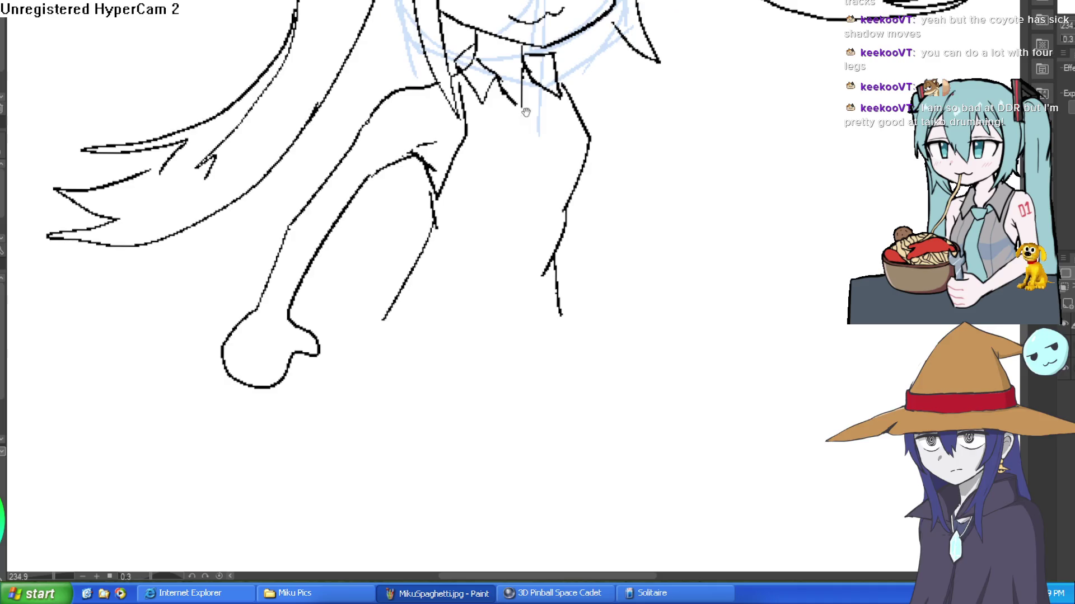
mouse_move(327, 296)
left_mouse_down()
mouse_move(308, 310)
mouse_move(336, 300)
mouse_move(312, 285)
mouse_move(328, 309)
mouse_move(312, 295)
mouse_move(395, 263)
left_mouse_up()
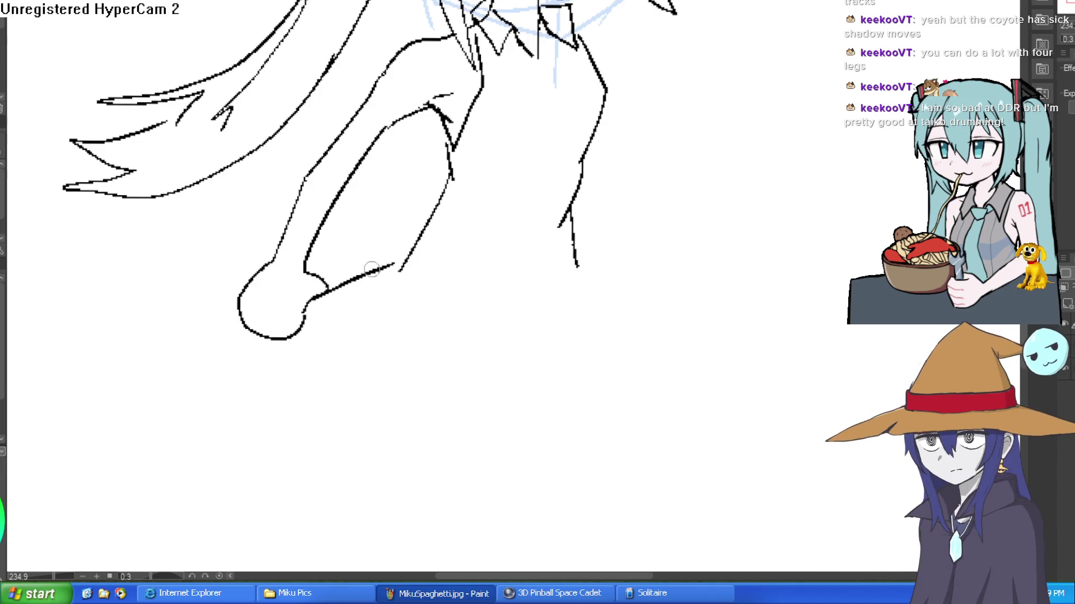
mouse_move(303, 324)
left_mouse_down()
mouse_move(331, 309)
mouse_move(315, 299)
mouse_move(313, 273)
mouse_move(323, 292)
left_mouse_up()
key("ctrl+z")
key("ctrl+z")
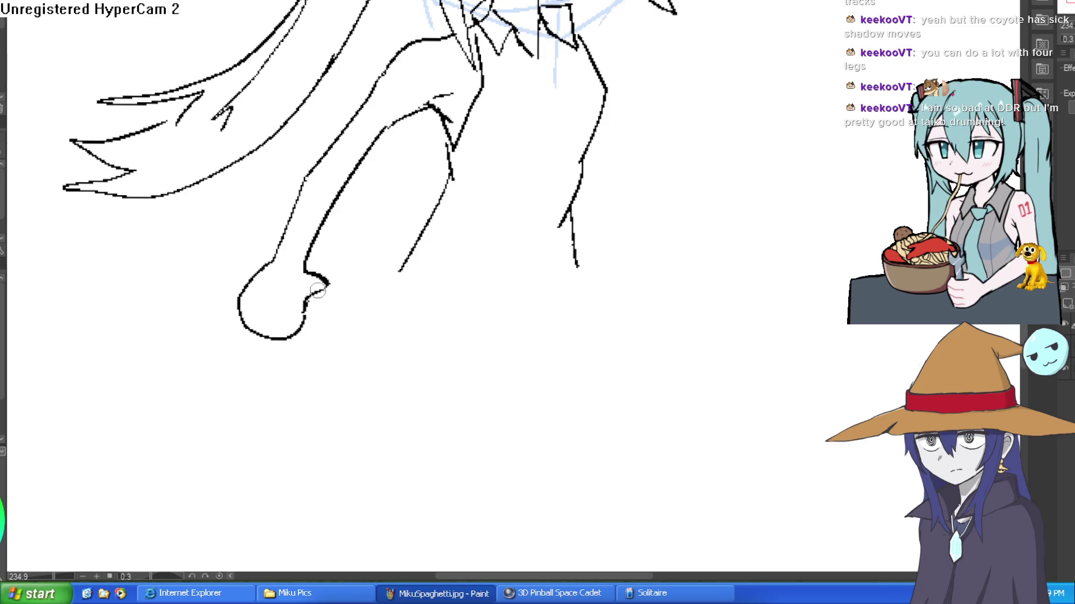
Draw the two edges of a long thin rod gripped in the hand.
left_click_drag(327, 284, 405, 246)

================

◆ **Requirement**:
The data must be printed exactly, image-free.

◆ **Solved problem**:
mouse_move(327, 296)
left_mouse_down()
mouse_move(308, 310)
mouse_move(336, 300)
mouse_move(312, 285)
mouse_move(328, 309)
mouse_move(312, 295)
mouse_move(395, 263)
left_mouse_up()
mouse_move(303, 324)
left_mouse_down()
mouse_move(331, 309)
mouse_move(315, 299)
mouse_move(313, 273)
mouse_move(323, 292)
left_mouse_up()
key("ctrl+z")
key("ctrl+z")
Draw the two edges of a long thin rod gripped in the hand.
left_click_drag(327, 284, 405, 246)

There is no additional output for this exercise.